Top of Source records

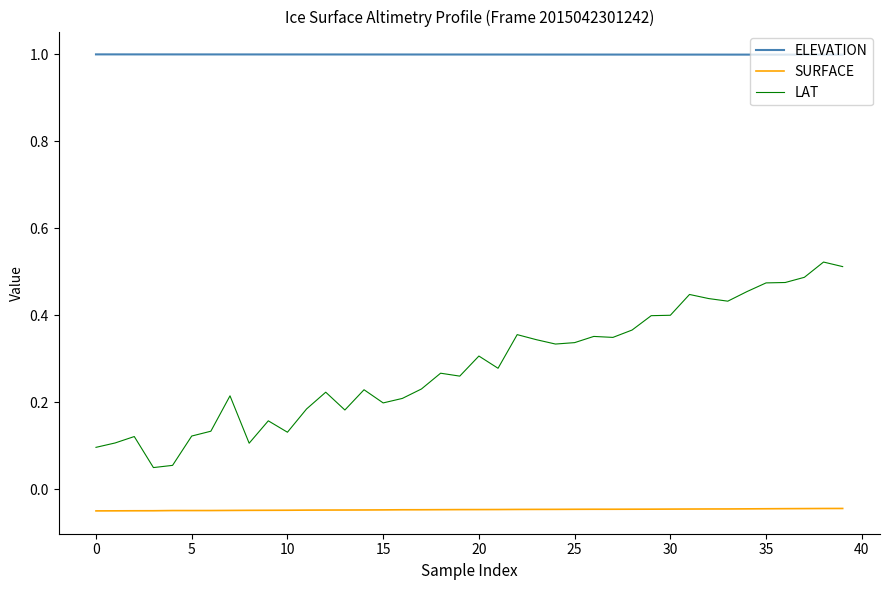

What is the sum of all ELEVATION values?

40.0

Bottom of Source records
Top of Source records

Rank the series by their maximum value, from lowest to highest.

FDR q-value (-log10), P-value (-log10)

Bottom of Source records
Top of Source records

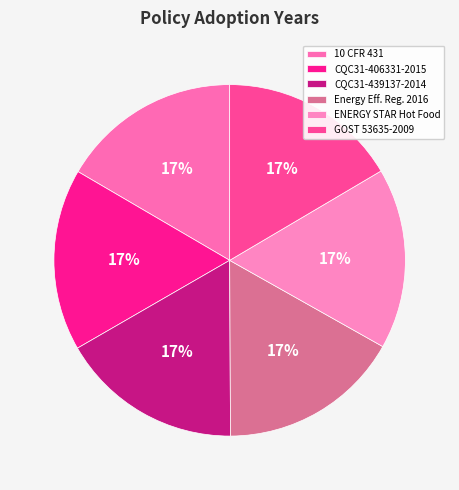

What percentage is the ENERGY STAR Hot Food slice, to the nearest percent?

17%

Bottom of Source records

• _Task_
Pull out every line above that contains the string "What" and copy each one in full.

• _Result_
What is the sum of all ELEVATION values?
What percentage is the ENERGY STAR Hot Food slice, to the nearest percent?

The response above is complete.